This table compares Qwen3.7-Plus with top models like Opus-4.6 Max and DeepSeek-V4-Pro Max on pure text and agent benchmarks. Qwen3.7-Plus ranks first on Terminal Bench 2.0 (terminal coding agent) with 70.3 points, significantly leads on Deep-Planning (deep planning) with 62.3 points, and also takes the top spot on MCP-Mark (MCP tool usage) with 58.7 points.

In the field of coding agents, Qwen3.7-Plus achieved a leading 70.3 points on Terminal Bench 2.0 (terminal coding agent) and a top-level 1588 points on QwenSVG (SVG code generation), surpassing DeepSeek-V4-Pro Max's 67.9 points on the former.
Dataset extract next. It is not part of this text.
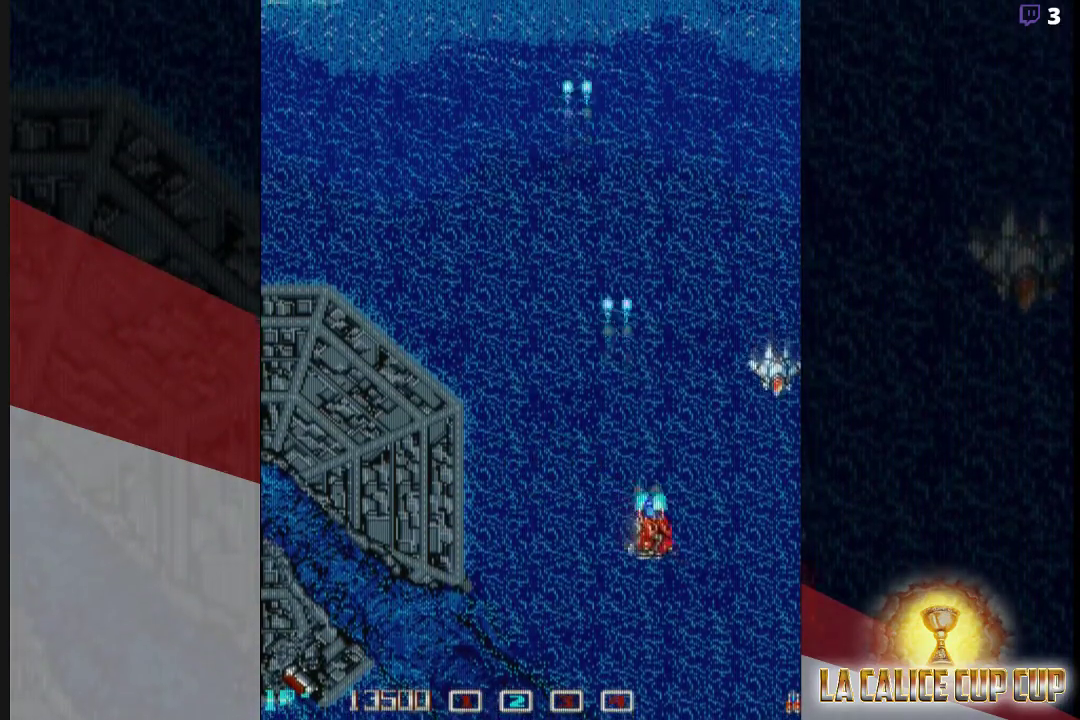
{"buttons": ["CROSS"], "left_stick": "up-left", "events": [[300, "left_stick", "up-left"]]}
In terms of general agent capabilities, it scored 62.3 points on Deep-Planning (deep planning) and 58.7 points on MCP-Mark (MCP tool usage), demonstrating its autonomous planning and execution stability in complex multi-step tasks. It should be noted that on SWE-Verified (software engineering verification), Qwen3.7-Plus's 77.7 points is slightly lower than Opus-4.6 Max's top score of 80.8; on GPQA Diamond (STEM reasoning), its 90.3 points also slightly trails Opus-4.6 Max's 91.3 points. However, overall, its competitiveness in agent-related metrics is already quite prominent.
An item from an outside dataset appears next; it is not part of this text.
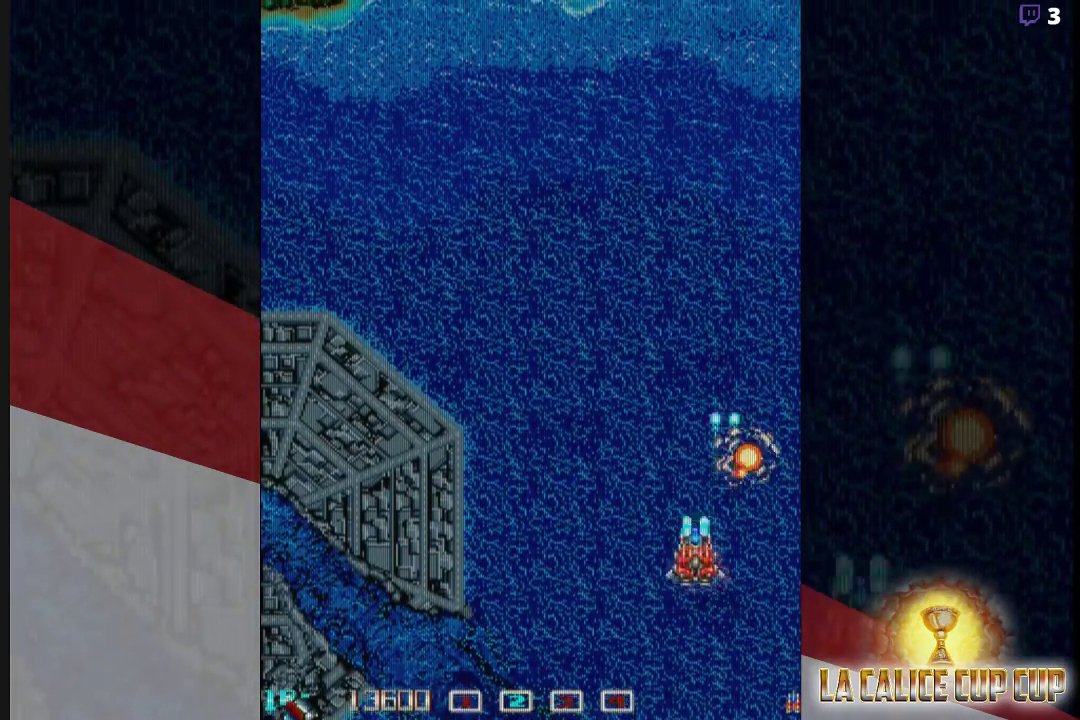
{"buttons": ["CROSS"], "left_stick": "up-left", "events": []}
Multimodal Capabilities: A Qualitative Leap

Multimodality is truly the "main battlefield" of Qwen3.7-Plus.

Qwen3.7-Plus multimodal SOTA comparison table

The multimodal comparison table shows that Qwen3.7-Plus significantly leads comparable products on multiple core benchmarks such as BabyVision (70.4), ScreenSpot Pro (79.0), and AndroidWorld (81.0), and compared to its predecessor Qwen3.6-Plus, it has achieved a visibly noticeable generational leap.

Compared to the previous generation Qwen3.6-Plus, Qwen3.7-Plus saw its score on BabyVision (early visual cognitive reasoning) jump from 37.4 points to 70.4 points, nearly doubling; on AndroidWorld (mobile task execution), it leaped from 67.2 points to 81.0 points. On ScreenSpot Pro (GUI element grounding), its score of 79.0 points significantly surpasses GPT-5.4's 67.4 points and Gemini-3.1 Pro's 67.5 points. The leaps on these few benchmarks are particularly noteworthy because they are more about the ability to "work on real interfaces" rather than simply answering questions about images. BabyVision tests capabilities akin to early human visual cognition and spatial reasoning, and the doubled score indicates a qualitative breakthrough in this foundational ability.
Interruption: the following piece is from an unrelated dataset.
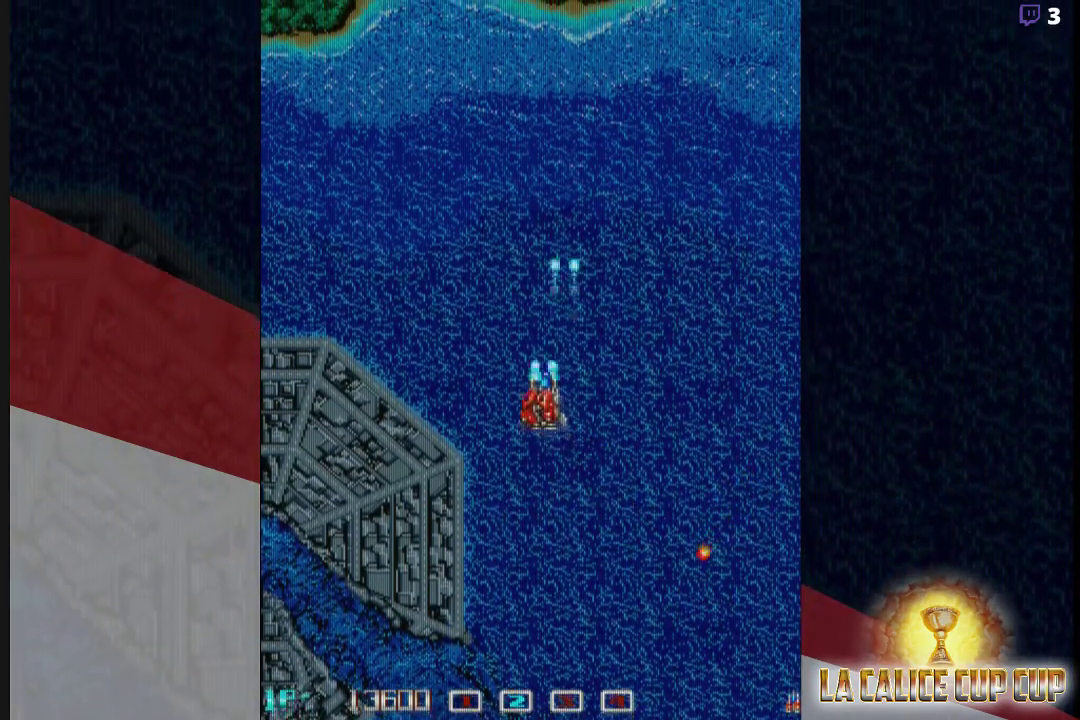
{"buttons": ["CROSS"], "left_stick": "center", "events": [[17, "left_stick", "center"]]}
In this visual chart horizontally comparing seven mainstream models across 12 benchmarks, Qwen3.7-Plus ranks first in most items. Its advantages are particularly obvious in agent coding and visual understanding dimensions like Terminal-Bench 2.0, ScreenSpot Pro, and RealWorldQA, only slightly behind individual competitors in a few tests like NL2Repo and HLE.

Pricing and Ecosystem

Qwen3.7-Plus is currently available via API service through the Alibaba Cloud Bailian platform. The official release did not disclose specific input/output token pricing, but judging from its "service through Bailian" model, it is expected to follow the existing commercial system of Alibaba Cloud models. Developers can keep an eye on the Bailian platform for subsequently updated pricing details.

Where Can These Capabilities Actually Be Applied?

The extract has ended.